Mit der Ernennung von Francioni würde das Vakuum geschlossen, das im Zuge des Machtkampfs von Seifert und Breuer mit Hedge-Fonds unter Führung der britischen TCI in diesem Frühjahr entstanden war. In dessen Verlauf hatte Seifert am 9. Mai seinen Rücktritt vom Vorstandsvorsitz bekanntgegeben. Breuer seinerseits hatte seine Bereitschaft erklärt, spätestens bis zum Jahresende aus dem Aufsichtsrat auszuscheiden. Die Auseinandersetzungen in der Deutschen Börse waren ein Spiegelbild der Machtausübung in einem Unternehmen. Diesen Kampf hatten die Aktionäre unter dem Rebellen Chris Hohn von TCI gegen Vorstand und Aufsichtsrat gewonnen. Obwohl Breuer offiziell noch mit der Suche nach einem neuen Vorstandsvorsitzenden beauftragt worden war, scheint die Nominierung von Francioni vor allem das Werk des designierten Aufsichtsratsvorsitzenden Kurt Viermetz zu sein. Die Personalie besitzt eine weitere persönliche Note von Brisanz: Seifert drängte Francioni einst mit der Unterstützung von Breuer aus der Deutschen Börse. Offenbar muß Viermetz in London noch einige Überzeugungsarbeit für seinen Kandidaten leisten, aber er soll, so hört man, nicht zuletzt die Unterstützung von TCI haben.

Schaulaufen Prominenter aus dem Finanzgewerbe

Der Machtkampf um die Deutsche Börse hatte sich an dem Versuch Seiferts entzündet, die Londoner Börse zu übernehmen. Die Gegner hielten dies für einen strategischen Fehler und drängten auf eine Ausschüttung der umfangreichen Barmittel, die die Börse für die weitere Expansion angesammelt hatte. Für die Aktionäre der Deutschen Börse war der Machtkampf nicht von Schaden: Der Aktienkurs gewann in diesem Jahr mehr als 70 Prozent.

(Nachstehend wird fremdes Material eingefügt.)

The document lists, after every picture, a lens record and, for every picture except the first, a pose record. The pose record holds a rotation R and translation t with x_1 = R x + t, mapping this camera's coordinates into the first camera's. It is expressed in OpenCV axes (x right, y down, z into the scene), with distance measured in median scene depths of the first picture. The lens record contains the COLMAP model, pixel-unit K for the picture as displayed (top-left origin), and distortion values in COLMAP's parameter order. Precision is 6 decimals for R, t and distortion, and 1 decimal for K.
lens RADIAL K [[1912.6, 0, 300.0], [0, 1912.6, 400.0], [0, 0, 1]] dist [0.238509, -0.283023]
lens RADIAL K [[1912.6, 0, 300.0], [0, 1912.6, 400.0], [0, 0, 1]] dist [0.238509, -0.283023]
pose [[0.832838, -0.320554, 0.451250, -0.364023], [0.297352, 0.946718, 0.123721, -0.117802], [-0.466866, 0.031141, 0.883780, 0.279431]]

Die Aktie ist damit im bisherigen Verlauf des Jahres der weitaus stärkste Wert im Dax gewesen.

Die Suche nach dem Seifert-Nachfolger war in den Medien ein Schaulaufen von Prominenten aus dem deutschen Finanzgewerbe. Immer wieder wurden Namen kolportiert, von denen aber einige nie in der engeren Wahl gewesen waren. Besondere Aufmerksamkeit erregte eine Liste der mit der Suche beauftragten Personalberatung Spencer Stuart, die an die Öffentlichkeit geriet. Auf ihr standen Namen wie Paul Achleitner, Vorstand des Versicherungskonzerns Allianz, Deutsche-Bank-Vorstand Hermann-Josef Lamberti und Stefan Jentzsch, Vorstandsmitglied der Hypo-Vereinsbank.

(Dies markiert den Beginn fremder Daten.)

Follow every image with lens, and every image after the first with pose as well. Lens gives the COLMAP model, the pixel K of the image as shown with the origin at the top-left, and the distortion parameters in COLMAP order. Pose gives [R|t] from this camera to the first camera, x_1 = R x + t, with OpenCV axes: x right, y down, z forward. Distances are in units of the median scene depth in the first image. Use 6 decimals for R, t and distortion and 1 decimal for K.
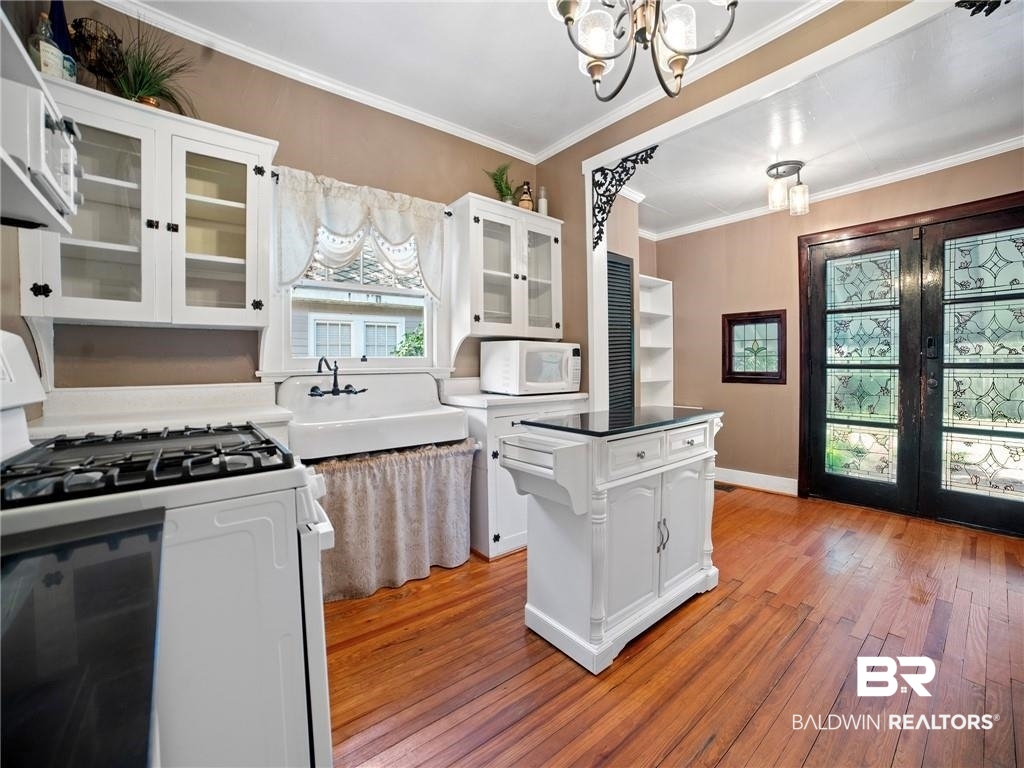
lens RADIAL K [[425.2, 0, 518.9], [0, 425.2, 370.2], [0, 0, 1]] dist [-0.103832, 0.034768]
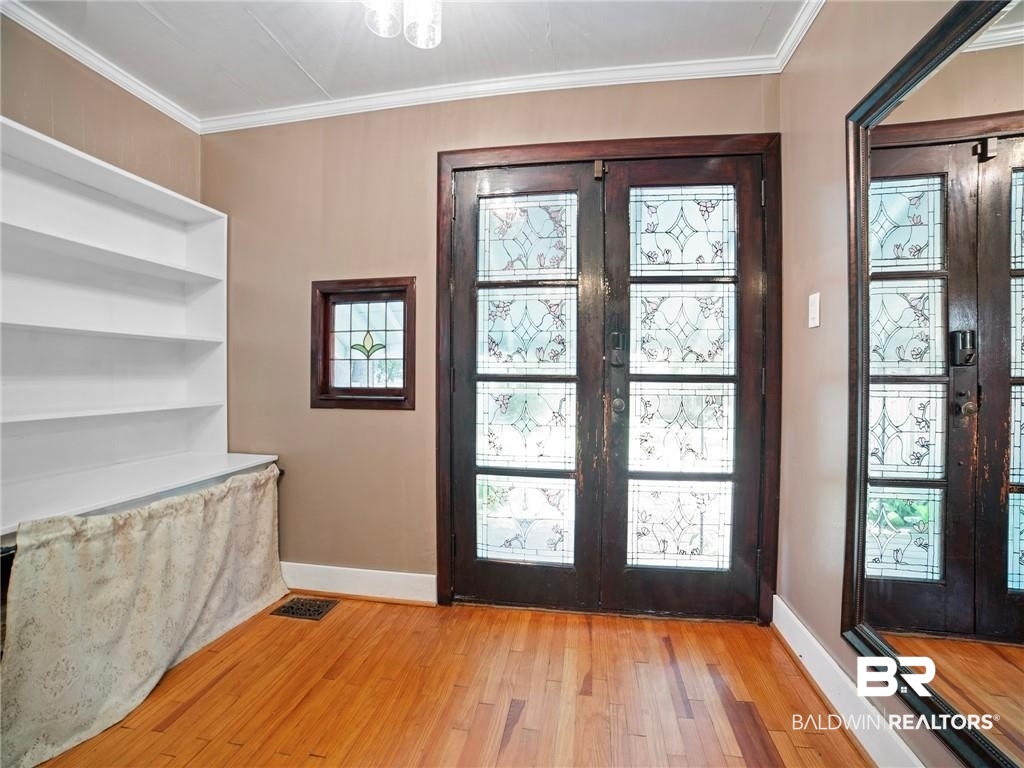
lens RADIAL K [[417.1, 0, 519.6], [0, 417.1, 381.9], [0, 0, 1]] dist [-0.095560, 0.032590]
pose [[0.753872, 0.001110, 0.657020, 0.486434], [0.000662, 0.999997, -0.002449, -0.002844], [-0.657020, 0.002281, 0.753869, 0.596674]]
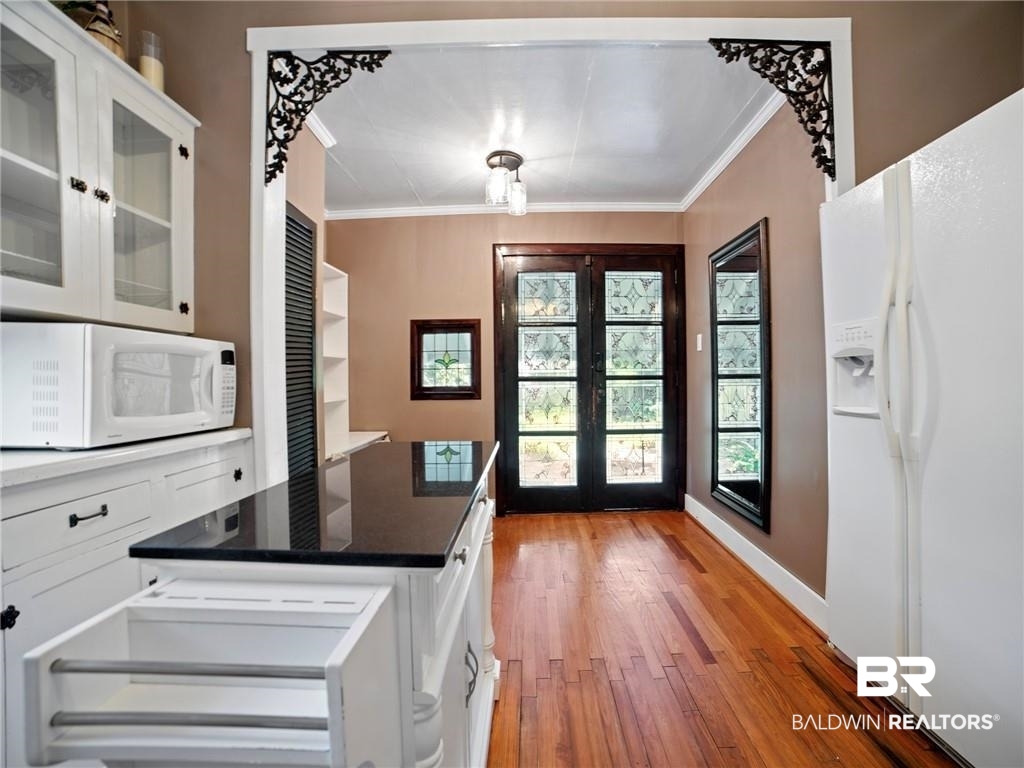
lens RADIAL K [[417.1, 0, 519.6], [0, 417.1, 381.9], [0, 0, 1]] dist [-0.095560, 0.032590]
pose [[0.647788, -0.009816, 0.761758, -0.020053], [0.018918, 0.999816, -0.003204, 0.000146], [-0.761586, 0.016486, 0.647854, 0.395162]]
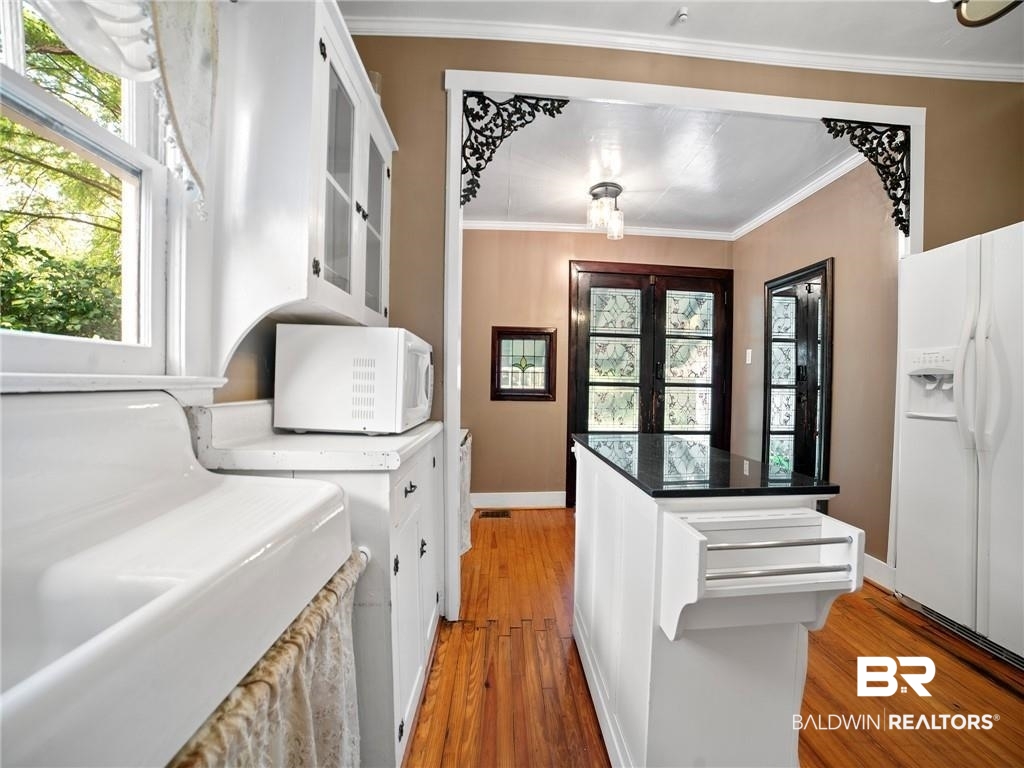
lens RADIAL K [[416.7, 0, 519.5], [0, 416.7, 390.8], [0, 0, 1]] dist [-0.098205, 0.033004]
pose [[0.591006, -0.001887, 0.806665, -0.308753], [-0.007224, 0.999945, 0.007631, 0.001927], [-0.806635, -0.010337, 0.590960, 0.570046]]
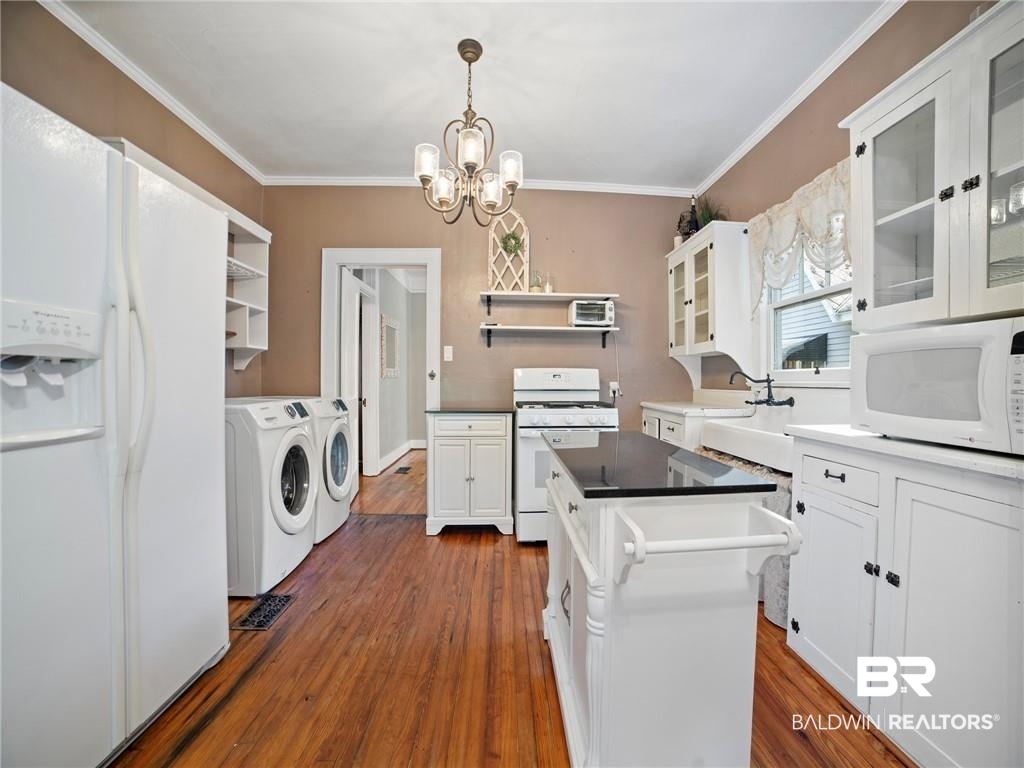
lens RADIAL K [[417.1, 0, 519.6], [0, 417.1, 381.9], [0, 0, 1]] dist [-0.095560, 0.032590]
pose [[-0.597159, 0.010097, -0.802059, 0.681903], [-0.007486, 0.999807, 0.018160, -0.013323], [0.802088, 0.016848, -0.596968, 0.933865]]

Neben dem Vorstandsvorsitzenden muß die Deutsche Börse neue Kandidaten für insgesamt 8 ihrer 14 Aufsichtsratssitze finden. Am Mittwoch hatten Mehmet Dalman (früher Commerzbank) vom Hedge-Fonds WMG, Hessel Lindenbergh, ehemals bei der ING Bank, sowie Jentzsch ihren Rücktritt erklärt. Die acht neuen Aufsichtsratsmitglieder sollen ebenfalls am 10. Oktober vorgestellt werden. Offizielle Gründe für die Rücktritte werden nicht angegeben, doch TCI hatte in der Hochphase des Börsen-Streits den Austausch von acht Aufsichtsratsmitgliedern verlangt. Seifert selbst pokert um seine Abfindung, die ihm zugestandenen 8 Millionen Euro aus seinem Vorstandsvertrag hält er für zu gering. Daneben hat er ein mit Spannung erwartetetes Buch geschrieben. Es soll auf der Frankfurter Buchmesse im Oktober vorgestellt werden.